CVE-2026-48721
HighCVSS 8.6Exploitation Probability (EPSS)
Low risk4th percentile - higher than 4% of all known CVEs
Summary
Warp is a development environment that contains a command execution permission-check bypass in the default unsandboxed CLI agent profile. This vulnerability allows an attacker to treat denylisted commands as allowed.
Risk Assessment
Organizations may be exposed to unauthorized command execution, potentially leading to serious security breaches and data loss.
Recommendation
It is recommended to update Warp to version 0.2026.05.06.15.42.stable_01 to mitigate this vulnerability and review security measures to assess potential threats.

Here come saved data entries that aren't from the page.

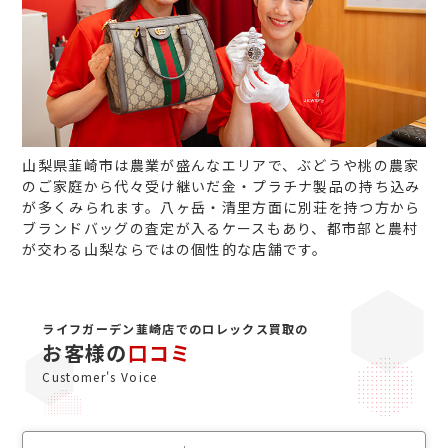
山梨県韮崎市は農業が盛んなエリアで、ぶどうや桃の農家
のご家庭から代々受け継いだ金・プラチナ製品の持ち込み
が多くみられます。八ヶ岳・清里方面に別荘を持つ方から
ブランドバッグの査定が入るケースもあり、都市部と農村
が交わる山梨ならではの個性的な店舗です。
ライフガーデン韮崎店でのロレックス買取の
お客様の
口コミ
Customer's Voice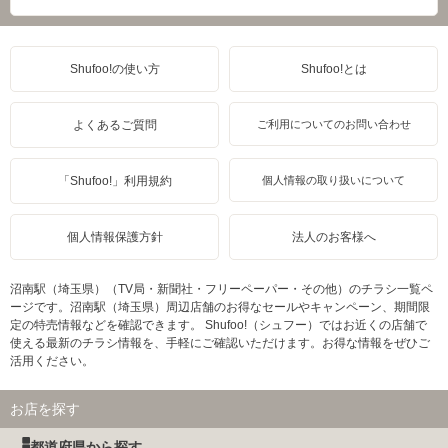
Shufoo!の使い方
Shufoo!とは
よくあるご質問
ご利用についてのお問い合わせ
「Shufoo!」利用規約
個人情報の取り扱いについて
個人情報保護方針
法人のお客様へ
沼南駅（埼玉県）（TV局・新聞社・フリーペーパー・その他）のチラシ一覧ペ
ージです。沼南駅（埼玉県）周辺店舗のお得なセールやキャンペーン、期間限
定の特売情報などを確認できます。 Shufoo!（シュフー）ではお近くの店舗で
使える最新のチラシ情報を、手軽にご確認いただけます。お得な情報をぜひご
活用ください。
お店を探す
都道府県から探す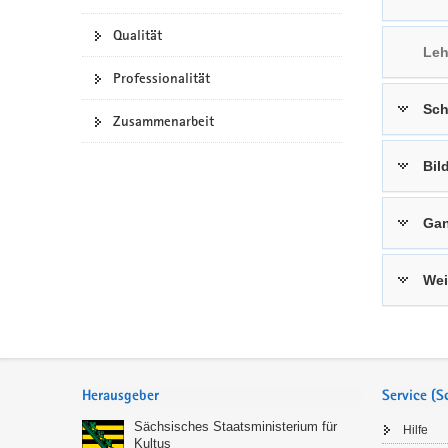
a
n
Qualität
v
Leh
i
Professionalität
g
Sch
a
Zusammenarbeit
t
i
Bil
o
n
Gan
Wei
Service
Herausgeber
Service (
Sächsisches Staatsministerium für
Hilfe
Kultus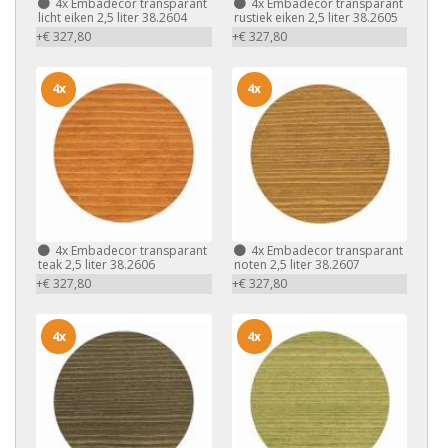
4x
Embadecor transparant
4x
Embadecor transparant
licht eiken 2,5 liter 38.2604
rustiek eiken 2,5 liter 38.2605
+€ 327,80
+€ 327,80
4x
4x
4x
Embadecor transparant
4x
Embadecor transparant
teak 2,5 liter 38.2606
noten 2,5 liter 38.2607
+€ 327,80
+€ 327,80
4x
4x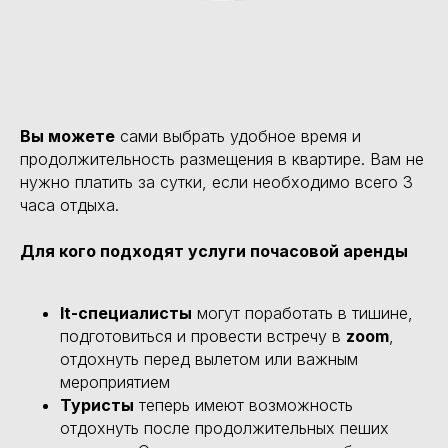
Вы можете
сами выбрать удобное время и
продолжительность размещения в квартире. Вам не
нужно платить за сутки, если необходимо всего 3
часа отдыха.
Для кого подходят услуги почасовой аренды
It-специалисты
могут поработать в тишине,
подготовиться и провести встречу в
zoom
,
отдохнуть перед вылетом или важным
мероприятием
Туристы
теперь имеют возможность
отдохнуть после продолжительных пеших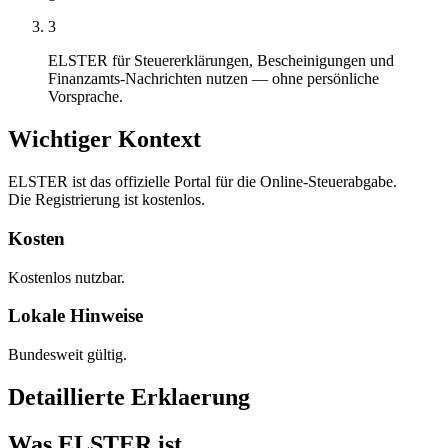
3
ELSTER für Steuererklärungen, Bescheinigungen und
Finanzamts-Nachrichten nutzen — ohne persönliche
Vorsprache.
Wichtiger Kontext
ELSTER ist das offizielle Portal für die Online-Steuerabgabe.
Die Registrierung ist kostenlos.
Kosten
Kostenlos nutzbar.
Lokale Hinweise
Bundesweit gültig.
Detaillierte Erklaerung
Was ELSTER ist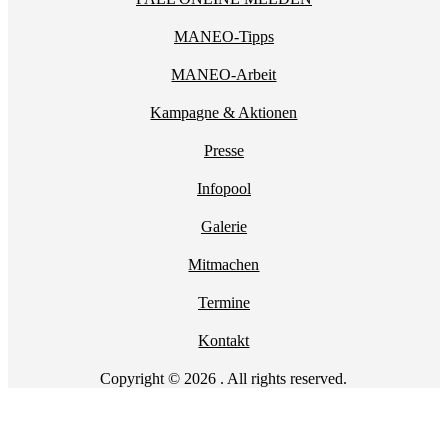
MANEO-Tipps
MANEO-Arbeit
Kampagne & Aktionen
Presse
Infopool
Galerie
Mitmachen
Termine
Kontakt
Copyright © 2026 . All rights reserved.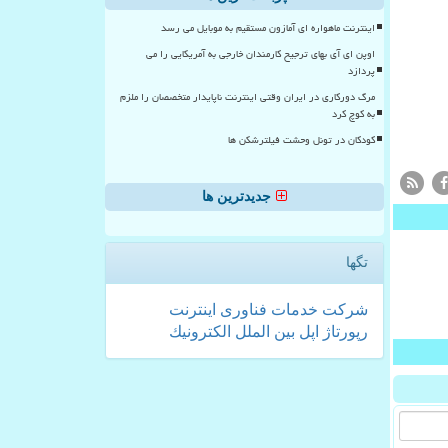
اینترنت ماهواره ای آمازون مستقیم به موبایل می رسد
اوپن ای آی بهای ترجیح کارمندان خارجی به آمریکایی را می
پردازد
مرگ دورکاری در ایران وقتی اینترنت ناپایدار متخصصان را ملزم
به کوچ کرد
کودکان در تونل وحشت فیلترشکن ها
جدیدترین ها
تگها
شركت
خدمات
فناوری
اینترنت
رپورتاژ
اپل
بین الملل
الكترونیك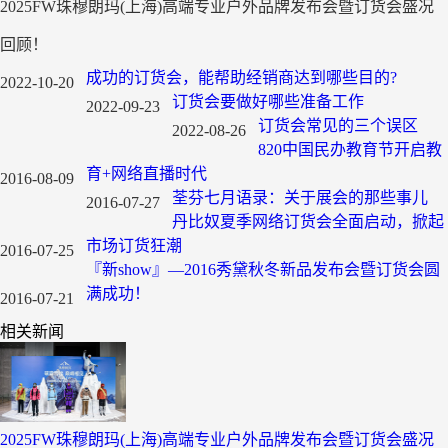
​2025FW珠穆朗玛(上海)高端专业户外品牌发布会暨订货会盛况
回顾！
成功的订货会，能帮助经销商达到哪些目的?
2022-10-20
订货会要做好哪些准备工作
2022-09-23
订货会常见的三个误区
2022-08-26
820中国民办教育节开启教
育+网络直播时代
2016-08-09
荃芬七月语录：关于展会的那些事儿
2016-07-27
丹比奴夏季网络订货会全面启动，掀起
市场订货狂潮
2016-07-25
『新show』—2016秀黛秋冬新品发布会暨订货会圆
满成功！
2016-07-21
相关新闻
​2025FW珠穆朗玛(上海)高端专业户外品牌发布会暨订货会盛况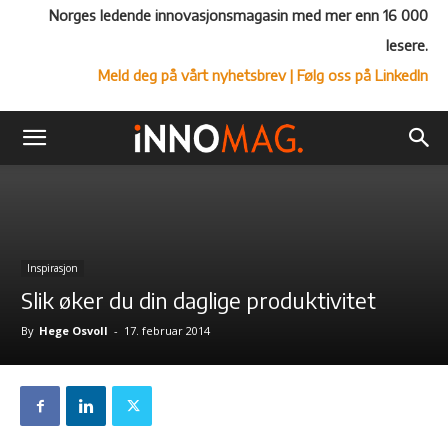
Norges ledende innovasjonsmagasin med mer enn 16 000
lesere.
Meld deg på vårt nyhetsbrev
| Følg oss på LinkedIn
Inspirasjon
Slik øker du din daglige produktivitet
By
Hege Osvoll
-
17. februar 2014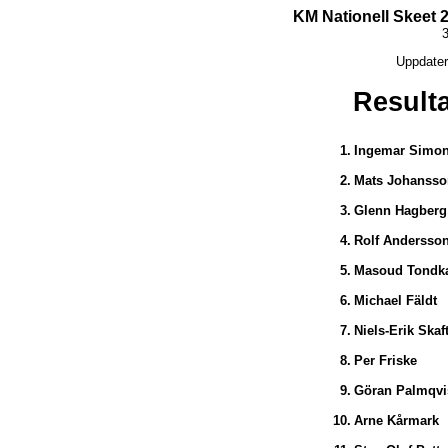
KM Nationell Skeet 2
3
Uppdater
Result
1.
Ingemar Simo
2.
Mats Johansso
3.
Glenn Hagberg
4.
Rolf Andersso
5.
Masoud Tondk
6.
Michael Fäldt
7.
Niels-Erik Skaf
8.
Per Friske
9.
Göran Palmqvi
10.
Arne Kårmark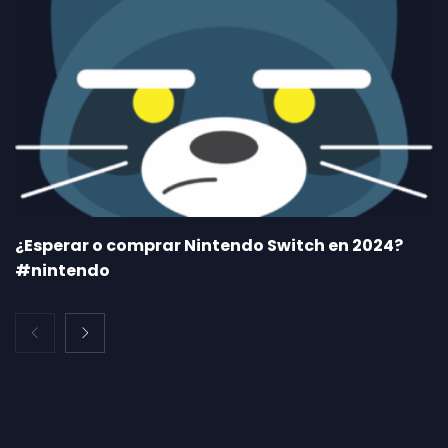
¿Esperar o comprar Nintendo Switch en 2024?
#nintendo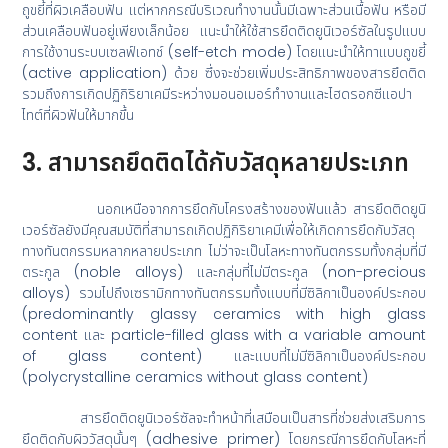
ถูขยี้ที่ผิวเคลือบฟัน แต่หากกรณีบริเวณทำงานนั้นมีเฉพาะส่วนเนื้อฟัน หรือมี
ส่วนเคลือบฟันอยู่เพียงเล็กน้อย แนะนำให้ใช้สารยึดติดยูนิเวอร์ซัลในรูปแบบ
การใช้งานระบบเซลฟ์เอทช์ (self-etch mode) โดยแนะนำให้ทาแบบถูขยี้
(active application) ด้วย ซึ่งจะช่วยเพิ่มประสิทธิภาพของสารยึดติด
รวมถึงการเกิดปฏิกิริยาเคมีระหว่างมอนอเมอร์ทำงานและไฮดรอกซีแอปา
ไทต์ที่ผิวฟันให้มากขึ้น
3. สามารถยึดติดได้กับวัสดุหลายประเภท
นอกเหนือจากการยึดกับโครงสร้างของฟันแล้ว สารยึดติดยูนิ
เวอร์ซัลยังมีคุณสมบัติที่สามารถเกิดปฏิกิริยาเคมีเพื่อให้เกิดการยึดกับวัสดุ
ทางทันตกรรมหลากหลายประเภท ไม่ว่าจะเป็นโลหะทางทันตกรรมทั้งกลุ่มที่มี
ตระกูล (noble alloys) และกลุ่มที่ไม่มีตระกูล (non-precious
alloys) รวมไปถึงเซรามิกทางทันตกรรมทั้งแบบที่มีซิลิกาเป็นองค์ประกอบ
(predominantly glassy ceramics with high glass
content และ particle-filled glass with a variable amount
of glass content) และแบบที่ไม่มีซิลิกาเป็นองค์ประกอบ
(polycrystalline ceramics without glass content)
สารยึดติดยูนิเวอร์ซัลจะทำหน้าที่เสมือนเป็นสารที่ช่วยส่งเสริมการ
ยึดติดกับผิววัสดุนั้นๆ (adhesive primer) โดยกรณีการยึดกับโลหะที่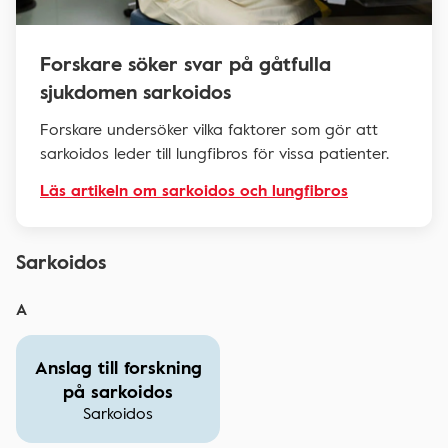
Forskare söker svar på gåtfulla
sjukdomen sarkoidos
Forskare undersöker vilka faktorer som gör att
sarkoidos leder till lungfibros för vissa patienter.
Läs artikeln om sarkoidos och lungfibros
Sarkoidos
A
Anslag till forskning
på sarkoidos
Sarkoidos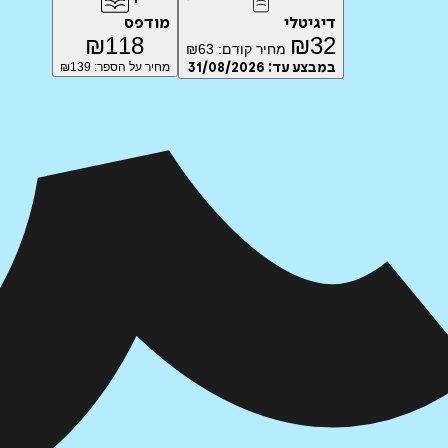
דיגיטלי
מודפס
₪
118
₪
32
מחיר קודם:
63
₪
במבצע עד:
31/08/2026
מחיר על הספר: ₪
139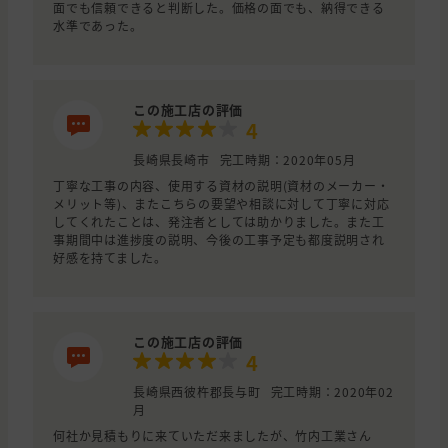
面でも信頼できると判断した。価格の面でも、納得できる
水準であった。
この施工店の評価
4
長崎県長崎市
完工時期：2020年05月
丁寧な工事の内容、使用する資材の説明(資材のメーカー・
メリット等)、またこちらの要望や相談に対して丁寧に対応
してくれたことは、発注者としては助かりました。また工
事期間中は進捗度の説明、今後の工事予定も都度説明され
好感を持てました。
この施工店の評価
4
長崎県西彼杵郡長与町
完工時期：2020年02
月
何社か見積もりに来ていただ来ましたが、竹内工業さん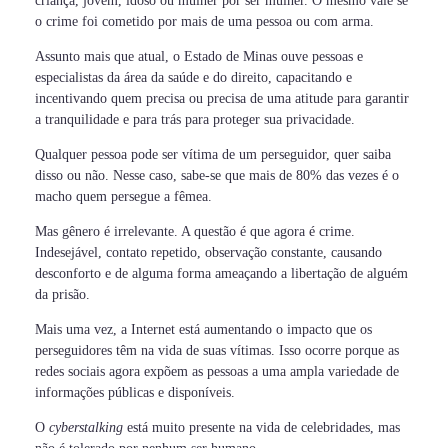
criança, jovem, idoso ou mulher por ser mulher. O mesmo vale se
o crime foi cometido por mais de uma pessoa ou com arma.
Assunto mais que atual, o Estado de Minas ouve pessoas e
especialistas da área da saúde e do direito, capacitando e
incentivando quem precisa ou precisa de uma atitude para garantir
a tranquilidade e para trás para proteger sua privacidade.
Qualquer pessoa pode ser vítima de um perseguidor, quer saiba
disso ou não. Nesse caso, sabe-se que mais de 80% das vezes é o
macho quem persegue a fêmea.
Mas gênero é irrelevante. A questão é que agora é crime.
Indesejável, contato repetido, observação constante, causando
desconforto e de alguma forma ameaçando a libertação de alguém
da prisão.
Mais uma vez, a Internet está aumentando o impacto que os
perseguidores têm na vida de suas vítimas. Isso ocorre porque as
redes sociais agora expõem as pessoas a uma ampla variedade de
informações públicas e disponíveis.
O
cyberstalking
está muito presente na vida de celebridades, mas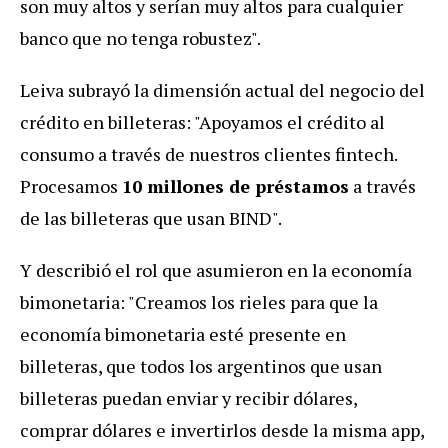
son muy altos y serían muy altos para cualquier
banco que no tenga robustez".
Leiva subrayó la dimensión actual del negocio del
crédito en billeteras: "Apoyamos el crédito al
consumo a través de nuestros clientes fintech.
Procesamos
10 millones de préstamos
a través
de las billeteras que usan BIND".
Y describió el rol que asumieron en la economía
bimonetaria: "Creamos los rieles para que la
economía bimonetaria esté presente en
billeteras, que todos los argentinos que usan
billeteras puedan enviar y recibir dólares,
comprar dólares e invertirlos desde la misma app,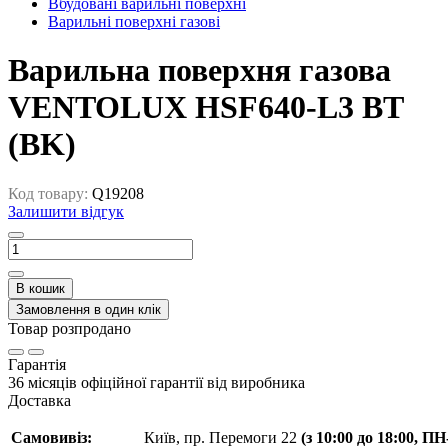
Вбудовані варильні поверхні
Варильні поверхні газові
Варильна поверхня газова
VENTOLUX HSF640-L3 BT
(BK)
Код товару:
Q19208
Залишити відгук
В кошик
Замовлення в один клік
Товар розпродано
Гарантія
36 місяців офіційної гарантії від виробника
Доставка
Самовивіз:
Київ, пр. Перемоги 22
(з 10:00 до 18:00, П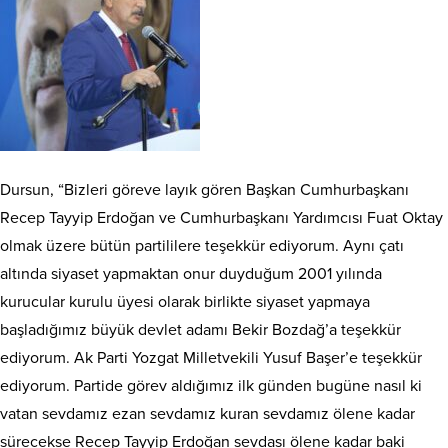
Dursun, “Bizleri göreve layık gören Başkan Cumhurbaşkanı
Recep Tayyip Erdoğan ve Cumhurbaşkanı Yardımcısı Fuat Oktay
olmak üzere bütün partililere teşekkür ediyorum. Aynı çatı
altında siyaset yapmaktan onur duyduğum 2001 yılında
kurucular kurulu üyesi olarak birlikte siyaset yapmaya
başladığımız büyük devlet adamı Bekir Bozdağ’a teşekkür
ediyorum. Ak Parti Yozgat Milletvekili Yusuf Başer’e teşekkür
ediyorum. Partide görev aldığımız ilk günden bugüne nasıl ki
vatan sevdamız ezan sevdamız kuran sevdamız ölene kadar
sürecekse Recep Tayyip Erdoğan sevdası ölene kadar baki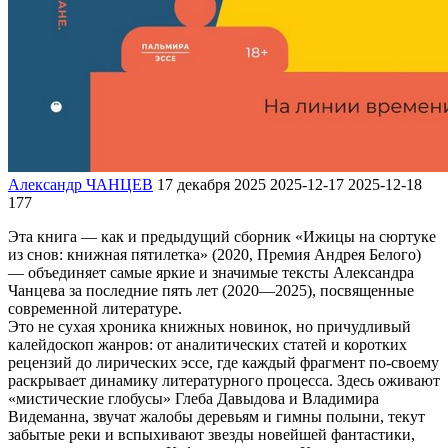
Александр ЧАНЦЕВ
17 декабря 2025
2025-12-17
2025-12-18
177
Эта книга — как и предыдущий сборник «Ижицы на сюртуке
из снов: книжная пятилетка» (2020, Премия Андрея Белого)
— объединяет самые яркие и значимые тексты Александра
Чанцева за последние пять лет (2020—2025), посвященные
современной литературе.
Это не сухая хроника книжных новинок, но причудливый
калейдоскоп жанров: от аналитических статей и коротких
рецензий до лирических эссе, где каждый фрагмент по-своему
раскрывает динамику литературного процесса. Здесь оживают
«мистические глобусы» Глеба Давыдова и Владимира
Видеманна, звучат жалобы деревьям и гимны полыни, текут
забытые реки и вспыхивают звезды новейшей фантастики,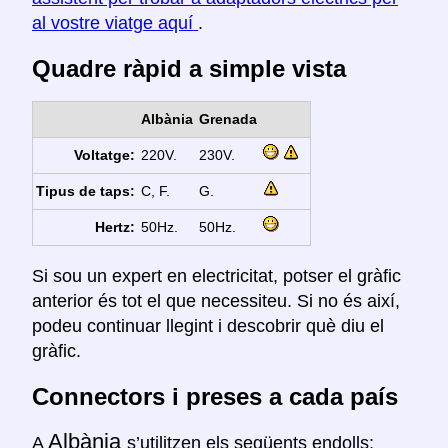
al vostre viatge aquí
.
Quadre ràpid a simple vista
Albània
Grenada
Voltatge:
220V.
230V.
Tipus de taps:
C, F.
G.
Hertz:
50Hz.
50Hz.
Si sou un expert en electricitat, potser el gràfic
anterior és tot el que necessiteu. Si no és així,
podeu continuar llegint i descobrir què diu el
gràfic.
Connectors i preses a cada país
Albània
A
s’utilitzen els següents endolls: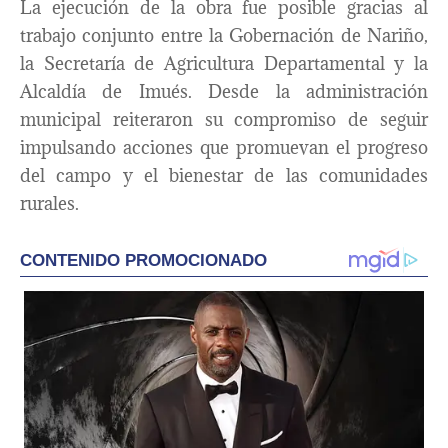
La ejecución de la obra fue posible gracias al
trabajo conjunto entre la Gobernación de Nariño,
la Secretaría de Agricultura Departamental y la
Alcaldía de Imués. Desde la administración
municipal reiteraron su compromiso de seguir
impulsando acciones que promuevan el progreso
del campo y el bienestar de las comunidades
rurales.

Original NVD description (English source)
Warp is an agentic development environment. From 0.2025.10.08.08.12.stable_00 until 0.2026.05.06.15.42.stable_01, Warp contains a command execution permission-check bypass in the default unsandboxed CLI agent profile. The CLI profile is non-interactive and relies on a command denylist as a safety boundary for commands that should require confirmation. Because command strings were checked before canonicalizing leading environment-variable assignments, an attacker who can influence the agent's command output may cause denylisted commands to be treated as non-denylisted. This vulnerability is fixed in 0.2026.05.06.15.42.stable_01.